**** Records ****
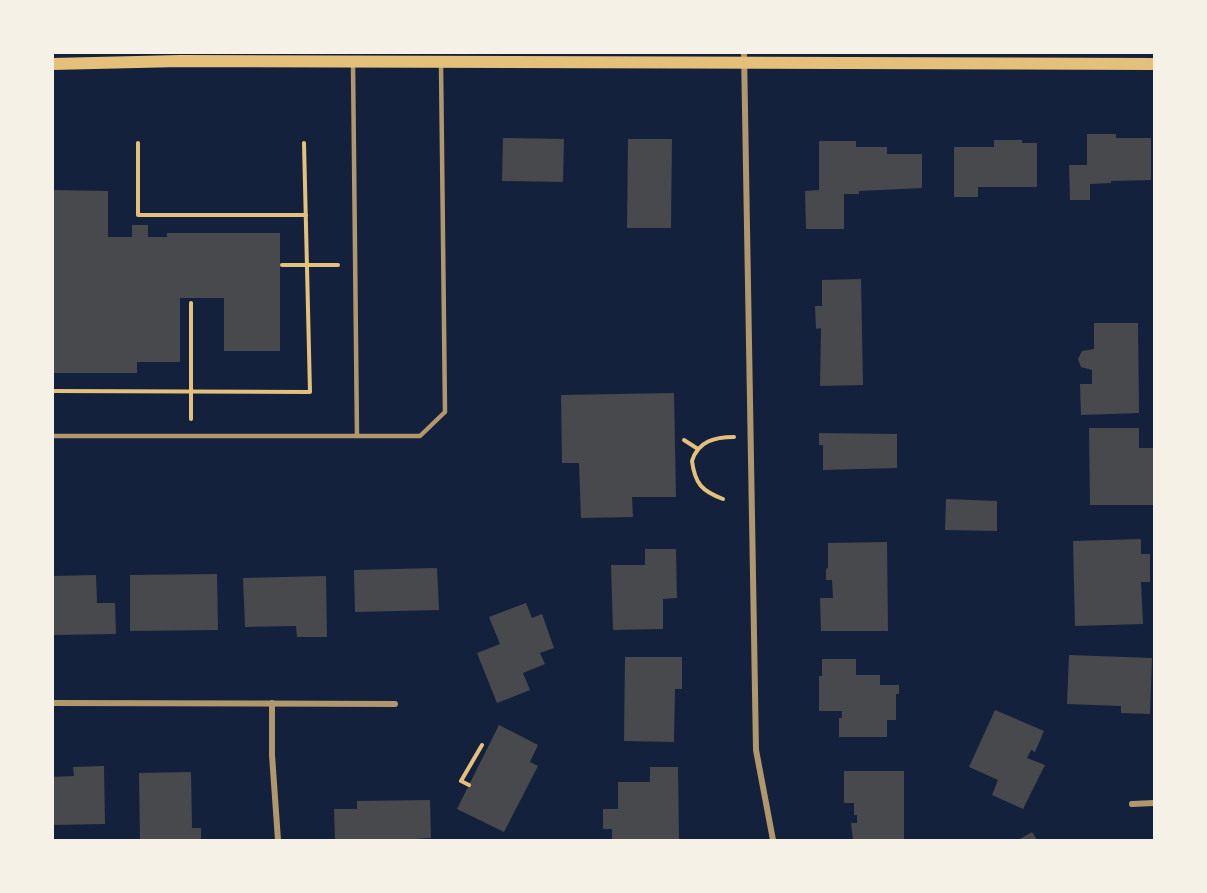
<svg xmlns="http://www.w3.org/2000/svg" width="1207" height="893" font-family="Roboto,sans-serif">
<style>
.building{fill:#48494c}
.lines{fill:none;stroke-linecap:round;stroke-linejoin:round}
.path{stroke:#e5c07b;stroke-width:4}
.service{stroke:#b1986c;stroke-width:4.5}
.minor{stroke:#b1986c;stroke-width:6}
.secondary{stroke:#e5c07b;stroke-width:12}
</style>
<rect width="100%" height="100%" fill="#14213d"/>
<g class="building">
<polygon points="1087,134 1116,134 1116,138 1151,138 1151,180 1111,181 1111,183 1090,184 1090,200 1070,200 1069,165 1087,165"/>
<polygon points="503,138 564,139 563,182 502,181"/>
<polygon points="628,139 672,139 671,228 627,228"/>
<polygon points="994,140 1022,140 1022,143 1037,143 1037,187 978,187 978,197 954,197 954,147 994,147"/>
<polygon points="819,141 856,141 856,147 887,147 887,154 922,154 922,188 859,191 859,194 844,194 844,229 806,229 805,191 819,190"/>
<polygon points="53,190 108,191 108,237 132,237 132,225 148,225 148,237 167,237 167,233 280,233 280,351 224,351 224,298 180,298 180,362 137,362 137,373 52,373"/>
<polygon points="861,279 863,385 820,386 821,328 816,329 815,306 822,306 822,280"/>
<polygon points="1094,323 1138,323 1139,413 1081,415 1080,384 1092,384 1092,370 1081,367 1078,359 1082,351 1094,349"/>
<polygon points="674,393 676,497 632,497 633,517 581,518 579,463 562,463 561,395"/>
<polygon points="1089,428 1139,428 1139,448 1153,448 1154,505 1090,505"/>
<polygon points="819,433 897,434 897,468 823,470 823,445 819,445"/>
<polygon points="946,499 997,501 997,531 945,530"/>
<polygon points="1141,539 1141,554 1150,554 1150,582 1141,582 1143,624 1075,626 1073,541"/>
<polygon points="887,542 888,631 821,631 820,598 833,598 832,580 826,580 826,569 828,568 828,543"/>
<polygon points="645,549 676,549 677,598 663,599 663,629 613,630 611,565 645,565"/>
<polygon points="437,568 439,610 355,612 354,570"/>
<polygon points="217,574 218,630 130,631 130,575"/>
<polygon points="96,575 97,603 115,603 116,634 52,635 52,576"/>
<polygon points="326,576 327,637 297,637 296,626 245,627 243,578"/>
<polygon points="526,603 532,618 542,614 554,648 540,653 545,664 523,673 530,690 497,703 477,653 500,644 489,617"/>
<polygon points="1069,655 1152,658 1150,714 1121,713 1121,706 1067,704"/>
<polygon points="625,657 682,657 682,689 675,689 674,742 624,741"/>
<polygon points="822,659 856,659 856,675 880,675 880,685 899,685 899,694 896,694 896,720 887,720 887,737 839,737 839,718 842,718 842,711 819,711 819,676 822,676"/>
<polygon points="995,710 1044,731 1035,752 1031,750 1027,758 1045,765 1023,809 992,795 998,780 969,767"/>
<polygon points="499,725 538,745 530,762 538,766 504,832 457,809"/>
<polygon points="104,766 105,824 52,825 52,777 74,776 73,767"/>
<polygon points="650,767 678,767 679,840 612,840 612,829 603,829 603,809 618,809 618,782 650,782"/>
<polygon points="844,771 904,771 904,840 853,840 851,823 857,823 857,815 854,815 854,803 844,803"/>
<polygon points="191,772 192,828 201,828 201,840 140,840 139,773"/>
<polygon points="430,800 431,838 415,839 415,840 335,840 334,809 357,809 357,801"/>
<polygon points="1032,832 1037,840 1018,840"/>
</g>
<g class="lines">
<g class="path">
<polyline points="138,143 138,215 306,215"/>
<polyline points="282,265 338,265"/>
<polyline points="191,303 191,419"/>
<polyline points="52,391 310,392 304,143"/>
<polyline points="684,440 698,449"/>
<path d="M723 499C702 491 695 484 692 461 698 441 715 437 734 437"/>
<polyline points="469,785 461,781 482,745"/>
</g>
<g class="service">
<polyline points="353,64 357,436"/>
<polyline points="52,436 420,436 445,412 441,64"/>
</g>
<g class="minor">
<polyline points="744,52 756,750 773,840"/>
<polyline points="52,703 395,704"/>
<polyline points="272,703 272,755 278,840"/>
<polyline points="1132,804 1154,803"/>
</g>
<polyline class="secondary" points="52,64 180,61 1154,64"/>
</g>
<rect width="1207" height="893" fill="none" stroke="#f6f1e7" stroke-width="108"/>
</svg>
****
The task:
Could you copy out every record exactly, minus the pictures?

Written solution:
<svg xmlns="http://www.w3.org/2000/svg" width="1207" height="893" font-family="Roboto,sans-serif">
<style>
.building{fill:#48494c}
.lines{fill:none;stroke-linecap:round;stroke-linejoin:round}
.path{stroke:#e5c07b;stroke-width:4}
.service{stroke:#b1986c;stroke-width:4.5}
.minor{stroke:#b1986c;stroke-width:6}
.secondary{stroke:#e5c07b;stroke-width:12}
</style>
<rect width="100%" height="100%" fill="#14213d"/>
<g class="building">
<polygon points="1087,134 1116,134 1116,138 1151,138 1151,180 1111,181 1111,183 1090,184 1090,200 1070,200 1069,165 1087,165"/>
<polygon points="503,138 564,139 563,182 502,181"/>
<polygon points="628,139 672,139 671,228 627,228"/>
<polygon points="994,140 1022,140 1022,143 1037,143 1037,187 978,187 978,197 954,197 954,147 994,147"/>
<polygon points="819,141 856,141 856,147 887,147 887,154 922,154 922,188 859,191 859,194 844,194 844,229 806,229 805,191 819,190"/>
<polygon points="53,190 108,191 108,237 132,237 132,225 148,225 148,237 167,237 167,233 280,233 280,351 224,351 224,298 180,298 180,362 137,362 137,373 52,373"/>
<polygon points="861,279 863,385 820,386 821,328 816,329 815,306 822,306 822,280"/>
<polygon points="1094,323 1138,323 1139,413 1081,415 1080,384 1092,384 1092,370 1081,367 1078,359 1082,351 1094,349"/>
<polygon points="674,393 676,497 632,497 633,517 581,518 579,463 562,463 561,395"/>
<polygon points="1089,428 1139,428 1139,448 1153,448 1154,505 1090,505"/>
<polygon points="819,433 897,434 897,468 823,470 823,445 819,445"/>
<polygon points="946,499 997,501 997,531 945,530"/>
<polygon points="1141,539 1141,554 1150,554 1150,582 1141,582 1143,624 1075,626 1073,541"/>
<polygon points="887,542 888,631 821,631 820,598 833,598 832,580 826,580 826,569 828,568 828,543"/>
<polygon points="645,549 676,549 677,598 663,599 663,629 613,630 611,565 645,565"/>
<polygon points="437,568 439,610 355,612 354,570"/>
<polygon points="217,574 218,630 130,631 130,575"/>
<polygon points="96,575 97,603 115,603 116,634 52,635 52,576"/>
<polygon points="326,576 327,637 297,637 296,626 245,627 243,578"/>
<polygon points="526,603 532,618 542,614 554,648 540,653 545,664 523,673 530,690 497,703 477,653 500,644 489,617"/>
<polygon points="1069,655 1152,658 1150,714 1121,713 1121,706 1067,704"/>
<polygon points="625,657 682,657 682,689 675,689 674,742 624,741"/>
<polygon points="822,659 856,659 856,675 880,675 880,685 899,685 899,694 896,694 896,720 887,720 887,737 839,737 839,718 842,718 842,711 819,711 819,676 822,676"/>
<polygon points="995,710 1044,731 1035,752 1031,750 1027,758 1045,765 1023,809 992,795 998,780 969,767"/>
<polygon points="499,725 538,745 530,762 538,766 504,832 457,809"/>
<polygon points="104,766 105,824 52,825 52,777 74,776 73,767"/>
<polygon points="650,767 678,767 679,840 612,840 612,829 603,829 603,809 618,809 618,782 650,782"/>
<polygon points="844,771 904,771 904,840 853,840 851,823 857,823 857,815 854,815 854,803 844,803"/>
<polygon points="191,772 192,828 201,828 201,840 140,840 139,773"/>
<polygon points="430,800 431,838 415,839 415,840 335,840 334,809 357,809 357,801"/>
<polygon points="1032,832 1037,840 1018,840"/>
</g>
<g class="lines">
<g class="path">
<polyline points="138,143 138,215 306,215"/>
<polyline points="282,265 338,265"/>
<polyline points="191,303 191,419"/>
<polyline points="52,391 310,392 304,143"/>
<polyline points="684,440 698,449"/>
<path d="M723 499C702 491 695 484 692 461 698 441 715 437 734 437"/>
<polyline points="469,785 461,781 482,745"/>
</g>
<g class="service">
<polyline points="353,64 357,436"/>
<polyline points="52,436 420,436 445,412 441,64"/>
</g>
<g class="minor">
<polyline points="744,52 756,750 773,840"/>
<polyline points="52,703 395,704"/>
<polyline points="272,703 272,755 278,840"/>
<polyline points="1132,804 1154,803"/>
</g>
<polyline class="secondary" points="52,64 180,61 1154,64"/>
</g>
<rect width="1207" height="893" fill="none" stroke="#f6f1e7" stroke-width="108"/>
</svg>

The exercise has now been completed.